La longevità delle tartarughe

Le tartarughe sono rettili eccezionalmente longevi. La comune tartaruga d’acqua dolce può superare i 30 anni, le grandi tartarughe marine vivono 80-100 anni e le nostre tartarughe di terra possono superare i 100-150 anni di vita, se non intervengono malattie e incidenti.
Il record di longevità documentata spetta ad una Geochelone gigantea, Adwaita, che ha raggiunto 255 anni di vita.

Adwaita, la tartaruga ultra bicentenaria

La spiegazione scientifica di questo affascinante fenomeno sta nella cosiddetta “senescenza trascurabile”. Consiste nel fatto che le cellule di questi rettili non sono soggette ai danni che si accumulano con il tempo per cui si mantengono sempre “giovani” e pienamente funzionali; i loro organi interni rimangono perfettamente efficienti anche con il passare degli anni, al contrario di quanto purtroppo accade ai mammiferi (uomo compreso). Neppure la capacità riproduttiva diminuisce con il passare degli anni.

Come si capisce l’età di una tartaruga?

L’unico modo certo per sapere l’età di una tartaruga consiste nel conoscere la sua data di nascita.

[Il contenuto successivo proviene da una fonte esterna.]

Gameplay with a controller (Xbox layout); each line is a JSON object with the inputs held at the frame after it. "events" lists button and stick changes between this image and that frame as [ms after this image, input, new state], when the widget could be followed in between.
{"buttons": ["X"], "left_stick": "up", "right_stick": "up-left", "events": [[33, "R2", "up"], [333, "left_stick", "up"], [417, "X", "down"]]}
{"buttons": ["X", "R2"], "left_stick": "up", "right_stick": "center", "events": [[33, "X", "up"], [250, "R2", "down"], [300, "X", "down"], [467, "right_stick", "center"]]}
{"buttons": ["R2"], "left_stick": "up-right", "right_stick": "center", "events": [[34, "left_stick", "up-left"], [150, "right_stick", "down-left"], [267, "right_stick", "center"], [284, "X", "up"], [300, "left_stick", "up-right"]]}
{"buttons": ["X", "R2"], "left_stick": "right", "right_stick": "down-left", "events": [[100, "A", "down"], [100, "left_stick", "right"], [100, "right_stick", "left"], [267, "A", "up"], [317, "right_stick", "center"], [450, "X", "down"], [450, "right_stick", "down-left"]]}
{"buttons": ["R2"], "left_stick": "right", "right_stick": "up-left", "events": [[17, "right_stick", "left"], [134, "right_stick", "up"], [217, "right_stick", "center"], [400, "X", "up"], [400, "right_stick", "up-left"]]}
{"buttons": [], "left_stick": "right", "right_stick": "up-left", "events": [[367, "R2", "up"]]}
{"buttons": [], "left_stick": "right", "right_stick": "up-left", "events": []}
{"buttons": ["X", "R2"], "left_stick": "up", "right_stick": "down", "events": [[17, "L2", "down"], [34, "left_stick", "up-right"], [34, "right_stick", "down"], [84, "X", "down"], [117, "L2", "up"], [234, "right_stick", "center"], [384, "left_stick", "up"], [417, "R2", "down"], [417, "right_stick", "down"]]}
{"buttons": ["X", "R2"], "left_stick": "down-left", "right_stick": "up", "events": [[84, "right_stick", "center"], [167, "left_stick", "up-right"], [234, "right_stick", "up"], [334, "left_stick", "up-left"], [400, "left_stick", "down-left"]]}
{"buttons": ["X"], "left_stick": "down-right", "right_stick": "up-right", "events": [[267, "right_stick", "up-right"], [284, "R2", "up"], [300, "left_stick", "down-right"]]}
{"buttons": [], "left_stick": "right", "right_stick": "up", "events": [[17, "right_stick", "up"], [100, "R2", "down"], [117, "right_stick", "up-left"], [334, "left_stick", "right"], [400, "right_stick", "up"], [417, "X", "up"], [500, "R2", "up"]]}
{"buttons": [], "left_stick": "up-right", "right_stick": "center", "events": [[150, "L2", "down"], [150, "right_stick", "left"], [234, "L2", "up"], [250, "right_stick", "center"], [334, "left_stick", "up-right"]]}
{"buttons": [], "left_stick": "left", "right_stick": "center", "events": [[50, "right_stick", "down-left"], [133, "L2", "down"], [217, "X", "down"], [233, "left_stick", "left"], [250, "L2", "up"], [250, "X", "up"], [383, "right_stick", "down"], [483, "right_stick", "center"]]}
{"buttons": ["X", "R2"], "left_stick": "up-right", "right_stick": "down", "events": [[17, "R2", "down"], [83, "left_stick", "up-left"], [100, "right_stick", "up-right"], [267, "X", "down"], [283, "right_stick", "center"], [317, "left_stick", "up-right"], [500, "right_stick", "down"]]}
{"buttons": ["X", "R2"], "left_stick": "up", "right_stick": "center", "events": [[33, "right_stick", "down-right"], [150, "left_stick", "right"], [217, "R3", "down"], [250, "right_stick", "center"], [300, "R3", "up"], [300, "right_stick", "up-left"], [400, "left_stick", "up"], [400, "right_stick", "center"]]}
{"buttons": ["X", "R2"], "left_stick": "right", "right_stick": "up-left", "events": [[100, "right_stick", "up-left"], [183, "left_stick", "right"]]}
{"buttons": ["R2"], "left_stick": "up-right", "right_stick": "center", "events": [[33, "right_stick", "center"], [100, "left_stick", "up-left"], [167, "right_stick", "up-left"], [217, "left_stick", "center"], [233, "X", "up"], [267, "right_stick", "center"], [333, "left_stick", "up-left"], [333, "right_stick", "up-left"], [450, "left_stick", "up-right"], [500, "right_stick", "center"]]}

Non è vero che si può stabilire l’età contando gli anelli degli scuti (le placche che ricoprono la corazza). Gli anelli infatti non corrispondono esattamente a un anno di vita, ma a un ciclo di crescita. Questi cicli dipendono da molti fattori: la disponibilità di cibo, la temperatura ambientale, lo stato di salute… In un anno si possono quindi verificare più cicli di accrescimento. In definitiva, il ritmo di accrescimento delle tartarughe non è costante con il passare del tempo, come accade ai mammiferi, ma varia molto secondo le circostanze più o meno favorevoli. Può accadere così che una tartaruga pet, alimentata in abbondanza, a due anni abbia raggiunto la taglia di una tartaruga selvatica di 8 anni, in cui la crescita è più lenta ma più fisiologica.